L’épaisseur de cette méninge nouvellement identifiée est extrêmement faible, de l’ordre de 14,2 ± 0,5 micromètres, donc plus fine que celle de la dure-mère (21,8 ± 1,3 micromètres). Jusqu’à présent, cette membrane quasiment invisible, car composée d’une couche d’une ou de quelques cellules, n’avait pas été décrite par les neuroanatomistes, ni même observée à l’imagerie du cerveau.
Cette découverte s’ajoute à celle qui, en 2012, a mis en évidence un système de circulation intracérébrale du liquide céphalorachidien, baptisé « système glymphatique », terme forgé à partir de « glie » (cellules gliales) et « lymphatique ».

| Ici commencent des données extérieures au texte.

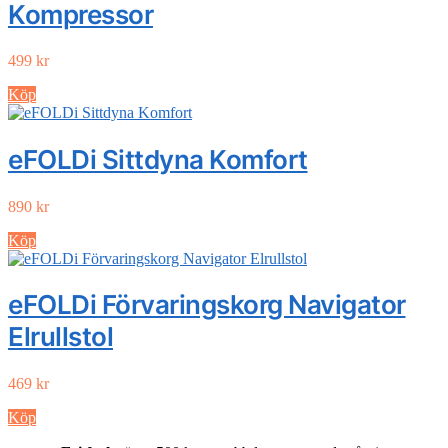
Kompressor
499
kr
Köp
eFOLDi Sittdyna Komfort
890
kr
Köp
eFOLDi Förvaringskorg Navigator
Elrullstol
469
kr
Köp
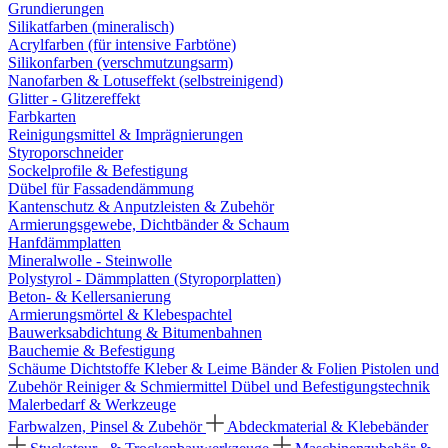
Grundierungen
Silikatfarben (mineralisch)
Acrylfarben (für intensive Farbtöne)
Silikonfarben (verschmutzungsarm)
Nanofarben & Lotuseffekt (selbstreinigend)
Glitter - Glitzereffekt
Farbkarten
Reinigungsmittel & Imprägnierungen
Styroporschneider
Sockelprofile & Befestigung
Dübel für Fassadendämmung
Kantenschutz & Anputzleisten & Zubehör
Armierungsgewebe, Dichtbänder & Schaum
Hanfdämmplatten
Mineralwolle - Steinwolle
Polystyrol - Dämmplatten (Styroporplatten)
Beton- & Kellersanierung
Armierungsmörtel & Klebespachtel
Bauwerksabdichtung & Bitumenbahnen
Bauchemie & Befestigung
Schäume
Dichtstoffe
Kleber & Leime
Bänder & Folien
Pistolen und
Zubehör
Reiniger & Schmiermittel
Dübel und Befestigungstechnik
Malerbedarf & Werkzeuge
Farbwalzen, Pinsel & Zubehör
Abdeckmaterial & Klebebänder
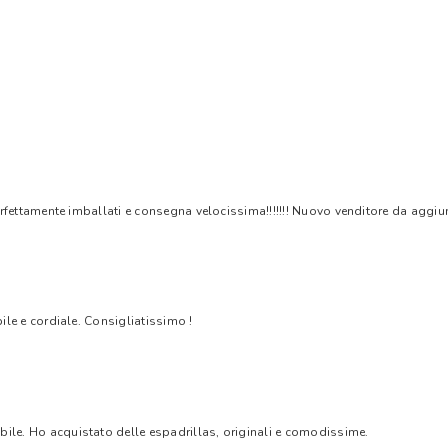
rfettamente imballati e consegna velocissima!!!!!!! Nuovo venditore da aggiungere
bile e cordiale. Consigliatissimo !
bile. Ho acquistato delle espadrillas, originali e comodissime.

Ce système assure le drainage des liquides entre les cellules (appelés fluides interstitiels cérébraux) depuis et vers le liquide céphalo-rachidien (LCR). Le système glymphatique permettrait d’évacuer ces déchets, autrement dit de nettoyer le cerveau. Il serait impliqué dans plusieurs pathologies cérébrales. Il empêcherait l’accumulation de substances neurotoxiques, notamment la protéine β-amyloïde, dont on observe des dépôts dans la maladie d’Alzheimer.
En 2015, des chercheurs avaient découvert, contre toute attente, l’existence de véritables vaisseaux lymphatiques intracrâniens, situés dans la dure-mère le long des sinus veineux. Il avait alors été montré qu’un traceur fluorescent injecté dans le LCR peut être détecté trente minutes plus tard dans le parenchyme cérébral, ce qui atteste le passage du LCR à l’intérieur du cerveau. Ainsi, des vaisseaux lymphatiques méningés complètent le système glymphatique cérébral et participent à l’élimination de certaines molécules. Ce système lymphatique participe également à la surveillance immunitaire du système nerveux central.
Membrane identifiée par marquage avec une protéine fluorescente
Mais revenons à la découverte de la méninge baptisée SLYM. Chez la souris, les chercheurs ont créé un volet osseux en regard du cortex. La SLYM a pu être visualisée en microscopie par excitation à deux photons en utilisant un marqueur génétique, couplé à l’expression d’une protéine (EGFP, enhanced green fluorescent protein), ayant la propriété d’émettre une fluorescence de couleur verte.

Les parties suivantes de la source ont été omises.